Accepting Good Enough
Eventually I reached a point of simply deciding that it was all acceptable as-is. I could have spent a lot more time working on it, of course. But the trade-off visually just would not have been worth it. I’ve always felt that with any model, there’s a point of diminishing returns, beyond which I simply exit the highway of fun, and get off onto the side road of frustration. I have to eventually realize that it’s a plastic toy- let it go.
Once I made the decision to avoid Exit Frustration, and instead keep driving down Highway Fun, I moved the model into my spraying area for priming. The Maquis Ship was given a coat of Badger’s Stynylrez Black Primer. With all the various surfaces and angles, coupled with the chunk of plastic that makes up the model, it took quite a while, even through my .5 Badger Patriot. And it took a lot of primer too – about one and a half color cups full.
Next I went with the basic gray coat. Looking at photos from the series only helped a little. While it seemed to be an overall gray, various shots seemed to range from a very light gray all the way to neutral gray. One shot even looked slightly greenish. An executive decision was made – the Maquis Ship would be Tamiya XF-66 Flat Light Gray. This decision was arrived at through a complicated process. (Basically it was the closest light gray within reach… 🙂 )

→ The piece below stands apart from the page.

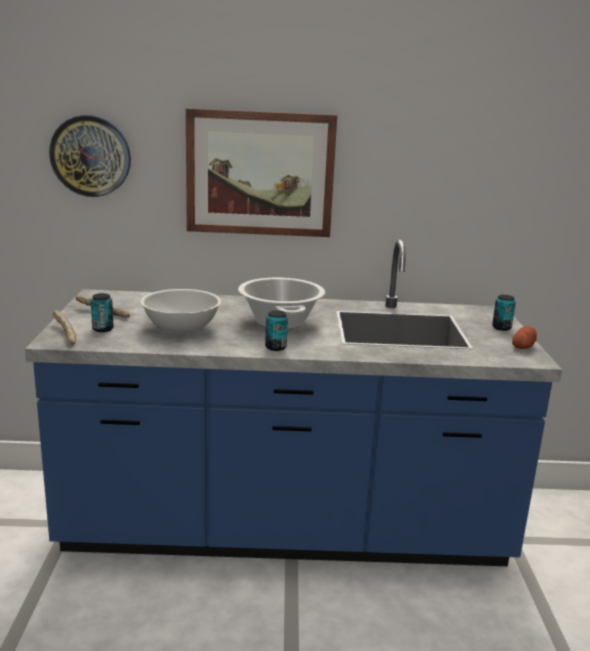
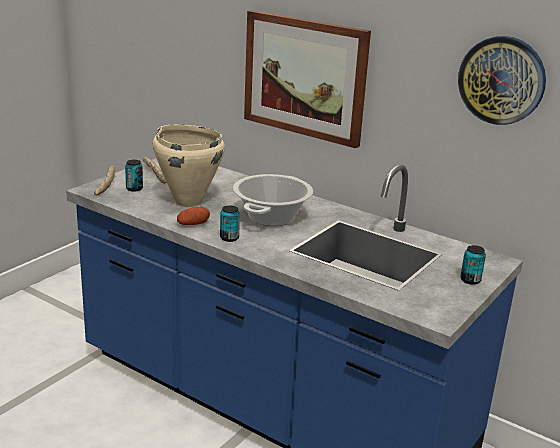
camera: 35 degrees right, 5 degrees up
(91, 156) = (185, 42): wall clock -> wall clock (501, 80)
(181, 327) = (188, 202): white bowl -> beige cooking pot
(523, 347) = (453, 304): potato -> potato (193, 224)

The whole thing was thus painted, and then increasing amounts of white were added to the mix to lighten in down, adding some highlighting, with the basic goal of giving some surface variation. In the end, it looked like a goofball sprayed some gray paint on a model. 😉
Spoiled By The Big Table
The trouble with eating at the big table is it gets into your system. The availability of the best food, refills of sweet tea, and first dibs on desert becomes something you expect. If suddenly a new guest arrives, and your chair is required… back to the kid’s table you go. Which kinda stinks.
As I’ve delved into scifi scale modeling subject matter, it’s been very easy to see that aside from a few excellent examples, most kit selection for the genre is “kid’s table”. The fit isn’t good, alignment isn’t good, parts are not as well cast. It’s not just this Maquis ship, either. I’ve built a few others, and examined even more, and I can’t help but draw the conclusion.

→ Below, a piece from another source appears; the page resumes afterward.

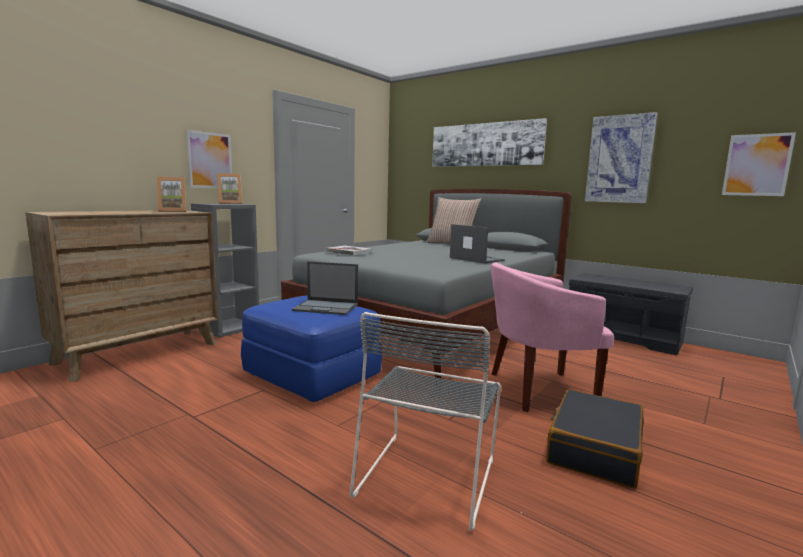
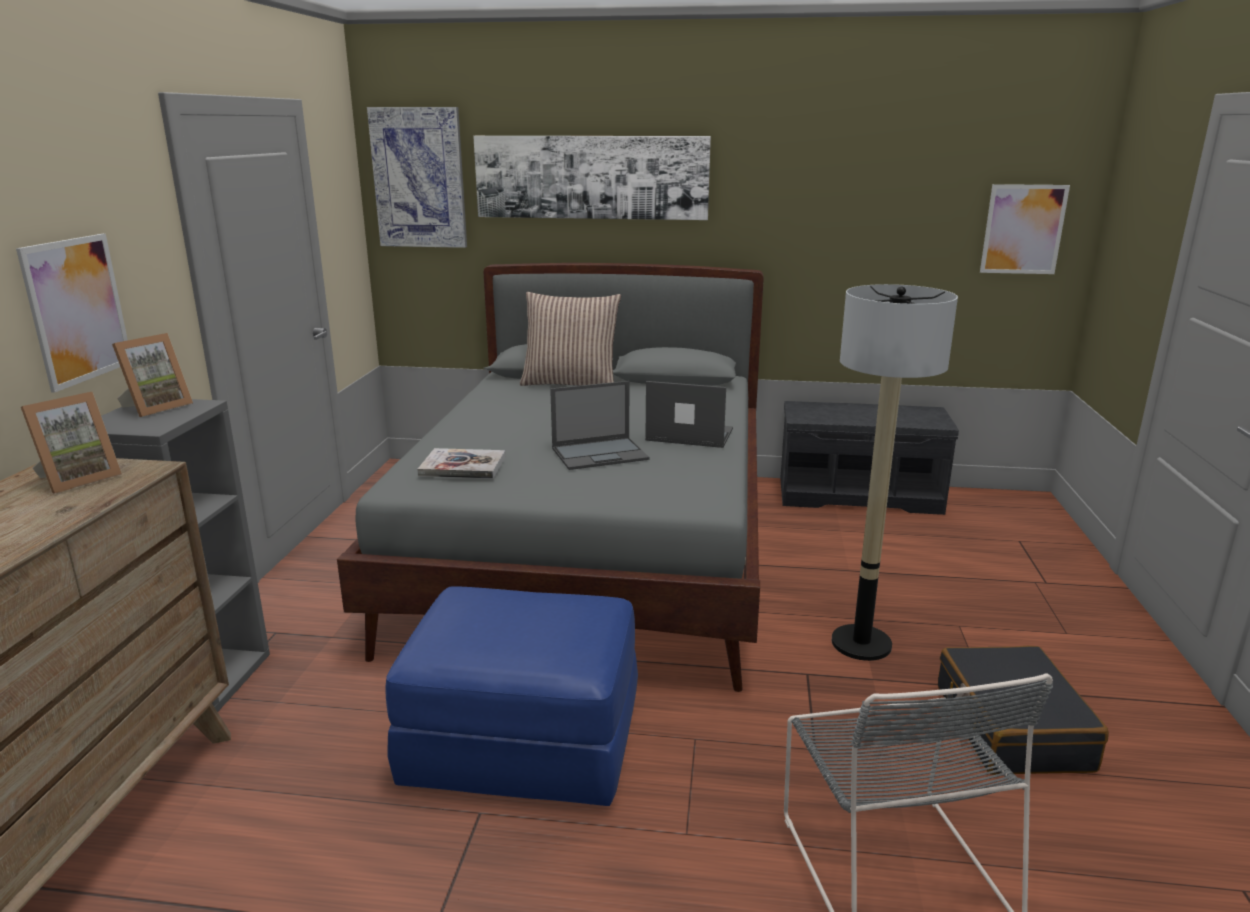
camera: 30 degrees left, 10 degrees up
(326, 307) = (550, 620): laptop -> laptop (600, 454)
(537, 390) = (860, 643): pink armchair -> floor lamp
(619, 159) = (836, 214): picture -> picture (419, 178)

I suppose part of the cause is that most western companies focus on “traditional” military modeling, and it almost seems as if the scifi genre is left with “that’s good enough for you.” Truly kid’s table stuff. And a few discussions with friends who are long time scifi modelers seem to confirm this. There’s almost an attitude of “we’re just happy to get anything”.
Of course, there are “big table” examples too. Bandai is the standout. Virtually every scale model they do is some form of scifi, and the kits are arguably the best on the planet. Full stop. Period. And they make gobs of money at it. Others, such as Wave and Hasegawa, also provide good examples. And I’m sure there are others.
The perplexing thing to me seems to be that scifi – especially Gunpla – appears to be where the future growth is. Younger people drawn to modeling seem to go there first. Older guys are starting to discover the freedom the genre offers from the IPMS-USA mentality about FS color chips and whether that mud was correct for Normandy in 1944. Traditional companies are making money right now… but as their market dies off, will they take up the scifi cause – and maybe start serving modelers at the “big table”? Please?
The kids table can be fun for a while, but once you get a chunk of hot buttered biscuit from the big table, going back just doesn’t seem as fun.
But that’s big picture stuff, I suppose.
Right now, there’s a whole load of detail painting to go on this Maquis ship!